A few real gems lay hidden amongst Westerberg’s home-taping sprawl. Two versions of “Crackle & Drag” detail a suicide with fantastic clarity, while “Pine Box” — reportedly Westerberg’s take on his father’s wartime experiences — is as ferocious as anything he’s ever done. Both songs are really the only instances where Westerberg slips into a third-person storytelling mode, and the differences are telling. Westerberg’s first-person narratives are becoming notable for their distance, which is ironic for someone with a reputation for crafting universally resonant confessionals. Maybe songs about other people don’t hold the same risks of revelation in Westerberg’s mind, or maybe he feels like he’s said it all before. Whatever the case, lyric junkies may starve trying to make it through Come Feel Me Tremble.

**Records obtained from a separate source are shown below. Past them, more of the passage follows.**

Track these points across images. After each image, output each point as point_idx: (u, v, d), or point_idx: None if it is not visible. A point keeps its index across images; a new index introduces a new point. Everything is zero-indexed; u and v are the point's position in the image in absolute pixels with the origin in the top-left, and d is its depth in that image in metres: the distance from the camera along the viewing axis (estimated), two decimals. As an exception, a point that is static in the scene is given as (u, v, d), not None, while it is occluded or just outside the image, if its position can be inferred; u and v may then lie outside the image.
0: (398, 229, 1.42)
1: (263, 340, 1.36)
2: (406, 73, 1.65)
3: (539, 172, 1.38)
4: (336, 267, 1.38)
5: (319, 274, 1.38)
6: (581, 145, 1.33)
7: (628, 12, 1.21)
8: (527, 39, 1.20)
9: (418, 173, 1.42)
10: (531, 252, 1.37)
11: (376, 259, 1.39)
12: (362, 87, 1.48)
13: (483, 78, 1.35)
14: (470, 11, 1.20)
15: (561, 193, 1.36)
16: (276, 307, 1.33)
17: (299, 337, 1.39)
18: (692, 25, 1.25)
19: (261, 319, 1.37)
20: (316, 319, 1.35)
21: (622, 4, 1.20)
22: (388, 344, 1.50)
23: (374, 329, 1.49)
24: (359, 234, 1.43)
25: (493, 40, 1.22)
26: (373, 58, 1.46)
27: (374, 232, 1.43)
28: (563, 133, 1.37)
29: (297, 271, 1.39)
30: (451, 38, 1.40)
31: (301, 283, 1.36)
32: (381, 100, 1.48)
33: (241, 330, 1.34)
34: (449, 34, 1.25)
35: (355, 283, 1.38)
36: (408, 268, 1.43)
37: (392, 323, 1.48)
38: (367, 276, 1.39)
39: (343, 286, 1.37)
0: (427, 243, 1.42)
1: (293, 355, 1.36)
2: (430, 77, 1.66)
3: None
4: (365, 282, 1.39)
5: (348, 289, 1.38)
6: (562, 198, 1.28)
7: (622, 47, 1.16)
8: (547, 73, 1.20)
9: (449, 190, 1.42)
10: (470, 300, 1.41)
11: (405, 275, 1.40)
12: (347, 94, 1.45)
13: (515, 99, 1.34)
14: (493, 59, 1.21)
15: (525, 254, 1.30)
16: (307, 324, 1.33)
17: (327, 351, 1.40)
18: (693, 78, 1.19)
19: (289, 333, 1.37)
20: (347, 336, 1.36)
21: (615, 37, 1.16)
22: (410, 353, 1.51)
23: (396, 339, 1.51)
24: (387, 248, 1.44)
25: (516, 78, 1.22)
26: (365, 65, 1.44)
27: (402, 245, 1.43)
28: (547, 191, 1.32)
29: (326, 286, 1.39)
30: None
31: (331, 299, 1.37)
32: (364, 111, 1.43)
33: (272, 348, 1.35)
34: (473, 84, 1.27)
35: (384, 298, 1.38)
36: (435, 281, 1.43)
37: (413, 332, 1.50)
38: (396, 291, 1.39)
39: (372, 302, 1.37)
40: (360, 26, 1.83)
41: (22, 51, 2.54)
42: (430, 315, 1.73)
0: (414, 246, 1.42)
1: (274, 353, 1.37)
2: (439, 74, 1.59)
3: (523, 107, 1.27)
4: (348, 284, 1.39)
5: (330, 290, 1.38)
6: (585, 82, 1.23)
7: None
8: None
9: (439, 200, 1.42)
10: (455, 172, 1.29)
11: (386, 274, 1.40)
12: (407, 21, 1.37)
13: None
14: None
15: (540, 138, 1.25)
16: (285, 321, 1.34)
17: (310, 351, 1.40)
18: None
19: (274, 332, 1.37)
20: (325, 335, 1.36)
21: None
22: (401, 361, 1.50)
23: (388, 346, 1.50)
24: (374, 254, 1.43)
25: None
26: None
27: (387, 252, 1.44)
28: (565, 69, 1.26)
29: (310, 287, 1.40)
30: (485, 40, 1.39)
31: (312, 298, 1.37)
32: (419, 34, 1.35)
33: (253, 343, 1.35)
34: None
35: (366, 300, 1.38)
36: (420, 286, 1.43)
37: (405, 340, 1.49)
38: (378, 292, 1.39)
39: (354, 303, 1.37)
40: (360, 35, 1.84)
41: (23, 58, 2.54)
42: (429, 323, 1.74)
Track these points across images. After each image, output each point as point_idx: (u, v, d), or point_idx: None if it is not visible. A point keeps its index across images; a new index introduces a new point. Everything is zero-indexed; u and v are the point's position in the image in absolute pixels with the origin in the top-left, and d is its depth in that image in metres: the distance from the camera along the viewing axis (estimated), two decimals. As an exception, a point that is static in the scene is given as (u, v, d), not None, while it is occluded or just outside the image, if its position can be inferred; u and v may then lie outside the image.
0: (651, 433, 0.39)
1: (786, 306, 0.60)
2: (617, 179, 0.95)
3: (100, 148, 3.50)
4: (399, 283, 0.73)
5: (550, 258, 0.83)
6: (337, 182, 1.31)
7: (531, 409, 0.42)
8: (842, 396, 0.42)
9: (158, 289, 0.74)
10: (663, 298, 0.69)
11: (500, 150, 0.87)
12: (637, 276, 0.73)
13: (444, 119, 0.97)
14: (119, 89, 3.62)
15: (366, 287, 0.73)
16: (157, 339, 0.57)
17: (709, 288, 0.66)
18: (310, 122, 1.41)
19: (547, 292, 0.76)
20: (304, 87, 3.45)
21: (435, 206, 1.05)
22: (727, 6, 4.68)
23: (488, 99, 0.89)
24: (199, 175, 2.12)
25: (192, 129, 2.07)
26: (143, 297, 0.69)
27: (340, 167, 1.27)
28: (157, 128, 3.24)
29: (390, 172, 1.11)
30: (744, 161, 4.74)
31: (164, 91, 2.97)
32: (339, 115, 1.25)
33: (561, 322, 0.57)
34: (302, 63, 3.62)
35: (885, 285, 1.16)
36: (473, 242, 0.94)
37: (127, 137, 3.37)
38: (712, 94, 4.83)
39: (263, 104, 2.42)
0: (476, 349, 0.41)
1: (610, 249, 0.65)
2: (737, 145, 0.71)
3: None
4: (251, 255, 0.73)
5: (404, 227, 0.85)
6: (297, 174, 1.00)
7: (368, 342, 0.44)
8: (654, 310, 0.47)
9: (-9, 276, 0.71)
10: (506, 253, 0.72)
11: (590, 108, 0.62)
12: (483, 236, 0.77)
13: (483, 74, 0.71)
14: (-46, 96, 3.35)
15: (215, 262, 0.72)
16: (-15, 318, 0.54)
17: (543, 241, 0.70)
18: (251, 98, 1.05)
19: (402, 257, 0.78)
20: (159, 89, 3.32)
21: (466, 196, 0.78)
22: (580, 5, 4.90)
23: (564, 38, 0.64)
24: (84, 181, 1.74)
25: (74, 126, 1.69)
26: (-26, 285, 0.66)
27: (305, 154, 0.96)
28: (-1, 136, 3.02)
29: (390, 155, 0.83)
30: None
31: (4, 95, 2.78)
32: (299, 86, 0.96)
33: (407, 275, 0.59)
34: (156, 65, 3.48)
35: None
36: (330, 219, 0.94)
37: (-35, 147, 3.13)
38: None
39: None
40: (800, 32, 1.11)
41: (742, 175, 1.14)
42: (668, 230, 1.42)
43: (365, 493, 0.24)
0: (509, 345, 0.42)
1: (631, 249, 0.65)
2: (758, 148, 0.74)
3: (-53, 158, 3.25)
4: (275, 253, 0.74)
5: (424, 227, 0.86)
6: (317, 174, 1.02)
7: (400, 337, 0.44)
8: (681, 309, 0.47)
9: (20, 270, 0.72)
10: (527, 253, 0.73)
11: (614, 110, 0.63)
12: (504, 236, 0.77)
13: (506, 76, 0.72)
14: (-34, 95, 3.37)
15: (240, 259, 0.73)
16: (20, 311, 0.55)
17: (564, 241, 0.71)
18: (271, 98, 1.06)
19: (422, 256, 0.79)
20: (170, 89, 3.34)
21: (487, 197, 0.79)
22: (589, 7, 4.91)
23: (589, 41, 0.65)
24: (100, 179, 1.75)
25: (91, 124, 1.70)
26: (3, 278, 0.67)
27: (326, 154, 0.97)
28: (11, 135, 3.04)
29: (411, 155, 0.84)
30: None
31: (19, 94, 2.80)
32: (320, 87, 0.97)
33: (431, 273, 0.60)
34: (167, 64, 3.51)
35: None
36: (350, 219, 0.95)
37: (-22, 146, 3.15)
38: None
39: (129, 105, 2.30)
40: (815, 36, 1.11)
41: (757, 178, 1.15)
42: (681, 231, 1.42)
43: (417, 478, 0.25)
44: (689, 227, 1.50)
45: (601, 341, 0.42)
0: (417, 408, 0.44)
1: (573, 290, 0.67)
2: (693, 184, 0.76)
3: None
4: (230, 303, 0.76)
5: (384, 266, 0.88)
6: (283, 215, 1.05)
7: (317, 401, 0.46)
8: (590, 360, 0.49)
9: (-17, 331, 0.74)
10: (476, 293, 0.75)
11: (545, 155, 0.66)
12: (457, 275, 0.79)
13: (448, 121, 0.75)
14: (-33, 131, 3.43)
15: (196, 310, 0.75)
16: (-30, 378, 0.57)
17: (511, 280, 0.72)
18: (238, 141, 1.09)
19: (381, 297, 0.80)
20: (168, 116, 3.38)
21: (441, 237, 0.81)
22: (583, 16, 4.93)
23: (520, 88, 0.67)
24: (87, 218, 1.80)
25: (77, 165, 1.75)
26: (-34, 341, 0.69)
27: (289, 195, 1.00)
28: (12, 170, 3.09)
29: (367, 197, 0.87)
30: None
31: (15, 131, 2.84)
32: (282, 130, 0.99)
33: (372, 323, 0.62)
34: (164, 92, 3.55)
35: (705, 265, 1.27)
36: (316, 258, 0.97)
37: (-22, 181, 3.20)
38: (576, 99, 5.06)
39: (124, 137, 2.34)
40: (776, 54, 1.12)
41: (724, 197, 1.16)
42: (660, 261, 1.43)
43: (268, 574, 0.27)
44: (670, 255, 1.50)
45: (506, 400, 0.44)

The album closes with a cover of Jackson Browne’s “These Days”, and it may be the most accurate depiction of his own life that Westerberg has sung in some time. Lyrics like “These days I seem to think a lot / About the things I forgot to do / For you”, “to live the life that I have made in song / Well, it’s just that I’ve been losing so long”, and “Don’t confront me with my failures / I had not forgotten them” paint the accepted Westerberg mythos in vivid colors. For all of the immediate glories that Come Feel Me Tremble holds, the absence of Westerberg as confessional singer/songwriter might be what lingers the most. 2004 promises the release of Folker, an album that reportedly will feature Westerberg in a more contemplative mode. For now, though, we do get Westerberg’s other side captured on tape with gleeful abandon: uncluttered guitar riffs that probably peeled the paint from the basement walls. It’ll more than do.